A fare da contraltare alle parole dell’allenatore ci sono quelle di Vitinha e Marquinhos, entrambi già proiettati verso il primo trofeo della stagione. “Come l’anno scorso avevamo fame di titoli, volevamo vincere più titoli e più trofei. Non è diverso quest’anno. Sarà difficile, ma vogliamo fare di tutto per vincerne ancora”, ha spiegato Vitinha, che ha assicurato di sentirsi pronto nonostante una preparazione ridotta: “Sappiamo che la preparazione è un po’ corta. Ma io e la squadra saremo pronti per domani”. Marquinhos, invece, ha ribadito la mentalità del gruppo: “Quando hai la possibilità di vincere un titolo, devi vincerlo. Io sono fatto così, voglio sempre più titoli”. E sul rapporto con Luis Enrique ha aggiunto: “È un allenatore che sa trasmettere i suoi messaggi ai giocatori. È molto ambizioso, ma è anche molto chiaro su quello che si aspetta da ciascuno in ogni momento della stagione”. Il Psg è dunque pronto a ripartire. La prima risposta arriverà domani mattina, in Austria, con la Supercoppa europea già in palio.

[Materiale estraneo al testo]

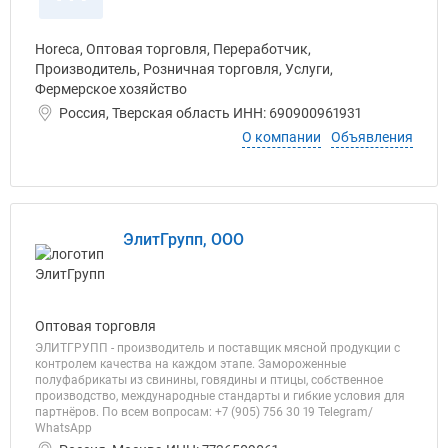
Horeca, Оптовая торговля, Переработчик,
Производитель, Розничная торговля, Услуги,
Фермерское хозяйство
Россия, Тверская область ИНН: 690900961931
О компании
Объявления
ЭлитГрупп, ООО
Оптовая торговля
ЭЛИТГРУПП - производитель и поставщик мясной продукции с
контролем качества на каждом этапе. Замороженные
полуфабрикаты из свинины, говядины и птицы, собственное
производство, международные стандарты и гибкие условия для
партнёров. По всем вопросам: +7 (905) 756 30 19 Telegram/
WhatsApp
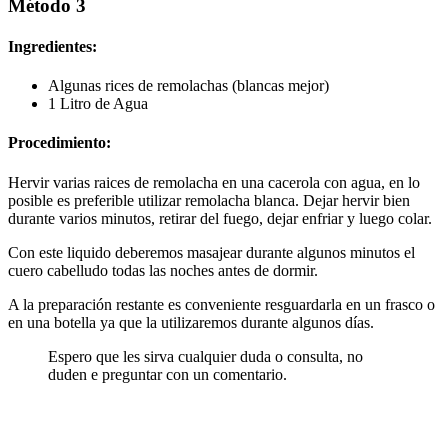
Método 3
Ingredientes:
Algunas rices de remolachas (blancas mejor)
1 Litro de Agua
Procedimiento:
Hervir varias raices de remolacha en una cacerola con agua, en lo
posible es preferible utilizar remolacha blanca. Dejar hervir bien
durante varios minutos, retirar del fuego, dejar enfriar y luego colar.
Con este liquido deberemos masajear durante algunos minutos el
cuero cabelludo todas las noches antes de dormir.
A la preparación restante es conveniente resguardarla en un frasco o
en una botella ya que la utilizaremos durante algunos días.
Espero que les sirva cualquier duda o consulta, no
duden e preguntar con un comentario.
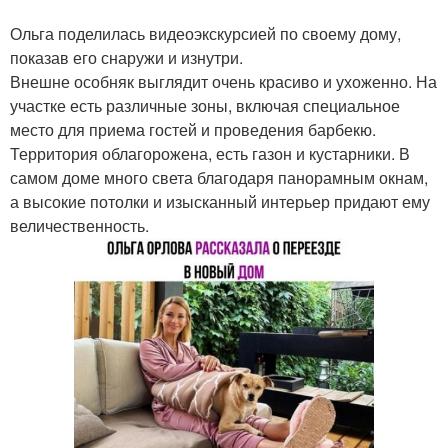
Ольга поделилась видеоэкскурсией по своему дому,
показав его снаружи и изнутри.
Внешне особняк выглядит очень красиво и ухоженно. На
участке есть различные зоны, включая специальное
место для приема гостей и проведения барбекю.
Территория облагорожена, есть газон и кустарники. В
самом доме много света благодаря панорамным окнам,
а высокие потолки и изысканный интерьер придают ему
величественность.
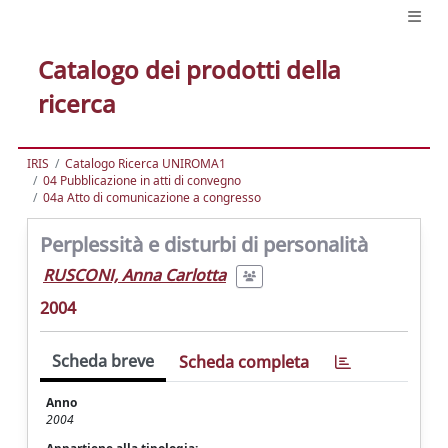
Catalogo dei prodotti della
ricerca
IRIS
Catalogo Ricerca UNIROMA1
04 Pubblicazione in atti di convegno
04a Atto di comunicazione a congresso
Perplessità e disturbi di personalità
RUSCONI, Anna Carlotta
2004
Scheda breve
Scheda completa
Anno
2004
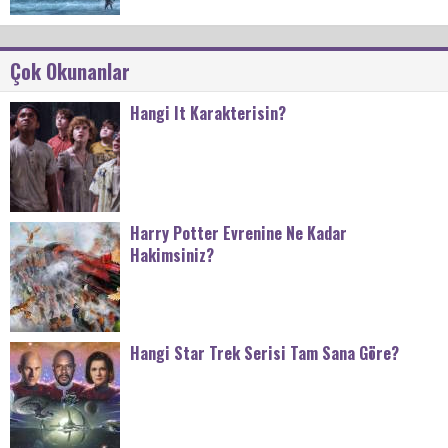
Çok Okunanlar
Hangi It Karakterisin?
Harry Potter Evrenine Ne Kadar
Hakimsiniz?
Hangi Star Trek Serisi Tam Sana Göre?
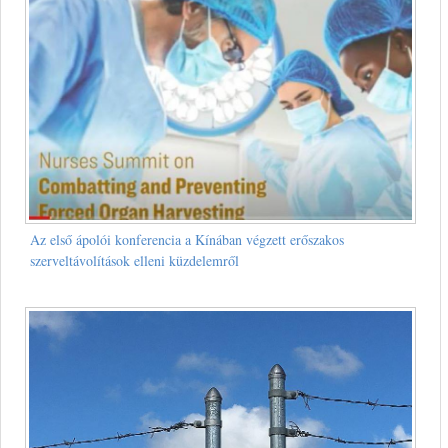
Az első ápolói konferencia a Kínában végzett erőszakos
szerveltávolítások elleni küzdelemről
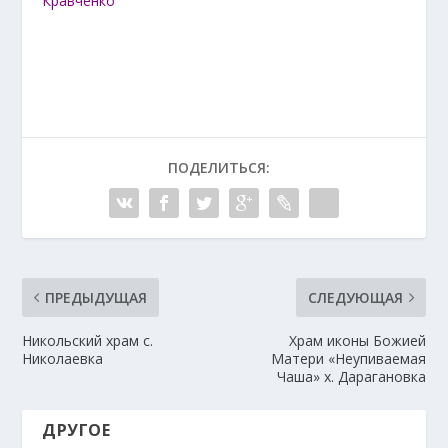
Кравченко
ПОДЕЛИТЬСЯ:
ПРЕДЫДУЩАЯ
СЛЕДУЮЩАЯ
Никольский храм с.
Храм иконы Божией
Николаевка
Матери «Неупиваемая
Чаша» х. Дарагановка
ДРУГОЕ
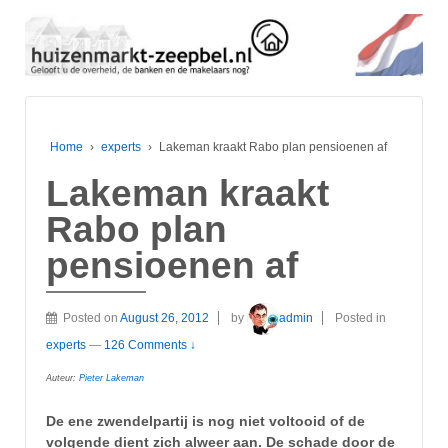
Home
›
experts
›
Lakeman kraakt Rabo plan pensioenen af
Lakeman kraakt
Rabo plan
pensioenen af
Posted on
August 26, 2012
by
admin
Posted in
experts
—
126 Comments ↓
Auteur:
Pieter Lakeman
De ene zwendelpartij is nog niet voltooid of de
volgende dient zich alweer aan. De schade door de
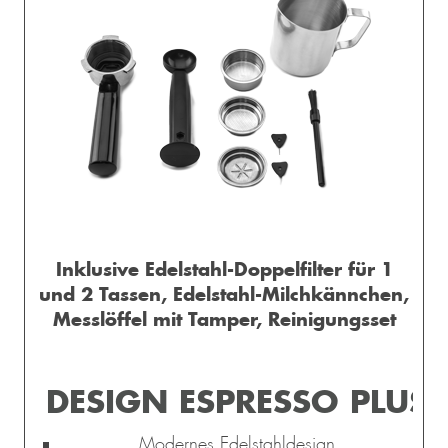
Inklusive Edelstahl-Doppelfilter für 1
und 2 Tassen, Edelstahl-Milchkännchen,
Messlöffel mit Tamper, Reinigungsset
DESIGN ESPRESSO PLUS
Modernes Edelstahldesign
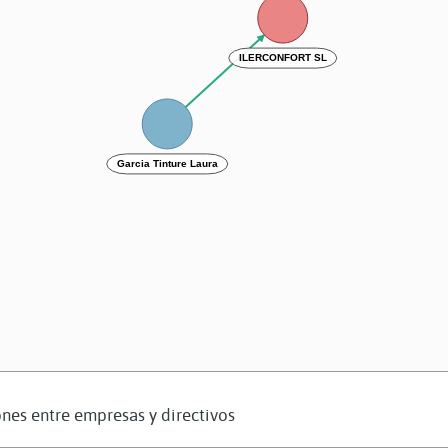
ILERCONFORT SL
Garcia Tinture Laura
nes entre empresas y directivos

“Loro sono i favoriti, ma noi non partiamo battuti”. Così Unai Emery, tecnico dell’Aston Villa, alla vigilia della sfida contro il Psg e che mette di fronte i parigini detentori della Champions e i villans dell’Europa League. Il rammarico del tecnico spagnolo è quello di non potersela giocare al massimo delle potenzialità che gli offre l’organico. Non ci saranno tre pilastri della squadra come il portiere Martinez, il difensore Konsa e l’attaccante Watkins, tutti reduci dai Mondiali con l’argentino che ha chiuso con il secondo posto e i due inglesi con il terzo. “Non sono con noi perché hanno concluso la loro stagione il 19 luglio e ho dato loro quattro settimane di riposo, è assolutamente necessario - ha spiegato Emery -. Certo se ci fossero forse avremmo qualche possibilità in più di vincere il trofeo, ma penso che anche il Psg avrà la stessa situazione con i giocatori che sono arrivati fino in fondo ai Mondiali”. Emery non demorde ed è pronto a dare credito ai suoi ragazzi. “Giocheremo questa finale con i giocatori che abbiamo schierato titolari quattro settimane fa, alcuni sono giovani, ma con questi ragazzi che ho a disposizione mi aspetto di poter competere. Vogliamo affrontarli con le nostre capacità e possibilità, sapendo che possiamo anche batterli, ma che naturalmente sono loro i favoriti”.